Mead is one of the oldest alcoholic drinks, with the first mentions of it coming in Vedic texts, an ancient precusor to Hinduism dating around 1700 B.C.. Aristotle and Pliny the Elder drank it, presumably without sharing with Pliny the Mrs. or Pliny the Brother.

Somewhere along the way, however, we lost our taste for the drink of Leif Ericsson and Hagar the Horrible. Beer and wine supplanted mead as the preferred drinks. I blame the Germans and the French. They apparently blamed each other for some stuff as well.

After having some commercial mead, I thought 'why buy one bottle for $12 when I can MAKE 24 bottles for less than $100. That's a savings of over $8 a bottle!

I read up on mead making, which goes like this. Get some honey, get some water, get some yeast, put them all together, heat them up, let the yeast eat the sugar, wait six months, then drink the stuff. Seems easy, right?

At this point in my winemaking career, I didn't yet have a good six gallon stockpot to make my concoctions, only a tiny two gallon one. In addition to making everything take three times as long as it should, it also looks dorky. As we all know, there's no place for looking like a dork in wine making.

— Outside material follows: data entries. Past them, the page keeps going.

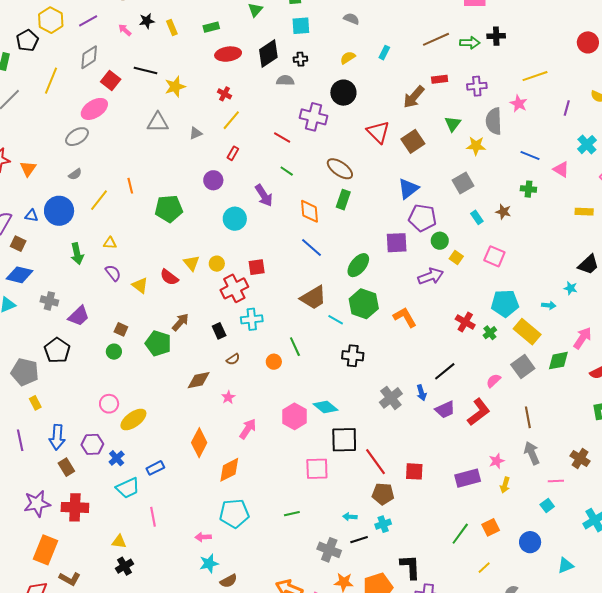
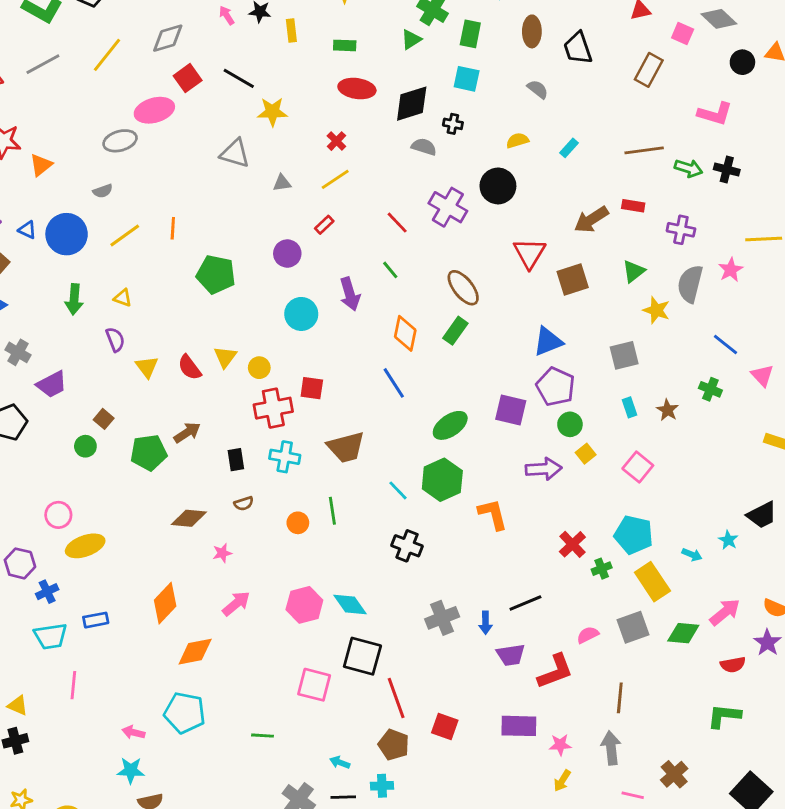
brown trapezoid: (313, 298) -> (346, 447), moved
green pentagon: (158, 343) -> (149, 453), turned 30
purple rectangle: (468, 478) -> (519, 726), moved

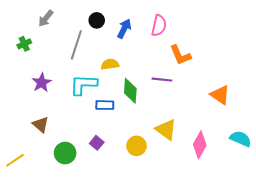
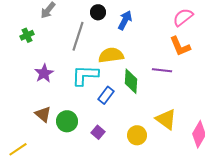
pink semicircle: (159, 25) -> (183, 17), moved, turned -140
yellow semicircle: (110, 64) -> (111, 55), size x1.4
blue rectangle: (105, 105) -> (106, 95), turned -54
green circle: (65, 153) -> (67, 121), moved

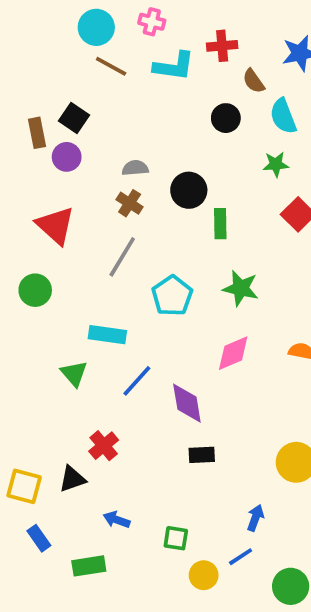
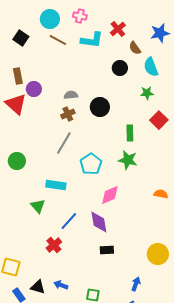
red cross: (222, 46) -> (118, 29), turned -35
black square: (74, 118) -> (21, 38), moved
brown cross: (130, 203) -> (68, 114), turned 32
green rectangle: (220, 224) -> (130, 133), moved
red triangle: (56, 225) -> (16, 104), moved
pink diamond: (233, 353) -> (110, 195), moved
blue line: (137, 381) -> (69, 221), moved
black triangle: (72, 479) -> (38, 287), moved, turned 35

Anyhoo. So instead of heating up 6 gallons of water and adding my 15 pounds of clover honey all at once, I had to rinse and repeat three times, doling out the honey in highly unscientific increments. Honey, as you may know, is not known for its non-stickyness. You can imagine the countertop/pants situation that quickly developed and escalated beyond control.

I was seeing Dark Knight that evening, and I was worried that I might be attacked by bears on the way to the theater that night. Thankfully, that didn't happen.

So it took a little while, but I finally got all the honey boiled and poured into the bucket. It would have to cool down for awhile, so I happily drove to the Hughes Center with Lauren to meet Jeremy for some chile con queso and some Batman. Both went extraordinarily well, and we raced home to check on the mead.

When I arrived home, the carboy containing the mead was still hot. Not warm, hot. It would be well over 24 hours before it was cool enough to add the yeast.

I'm happy to report everything has gone normally to date. The mead has been racked off and is clarifying nicely on its own. It's currently sitting the coat closet, anxiously awaiting November, where it begins the next stage of its journey.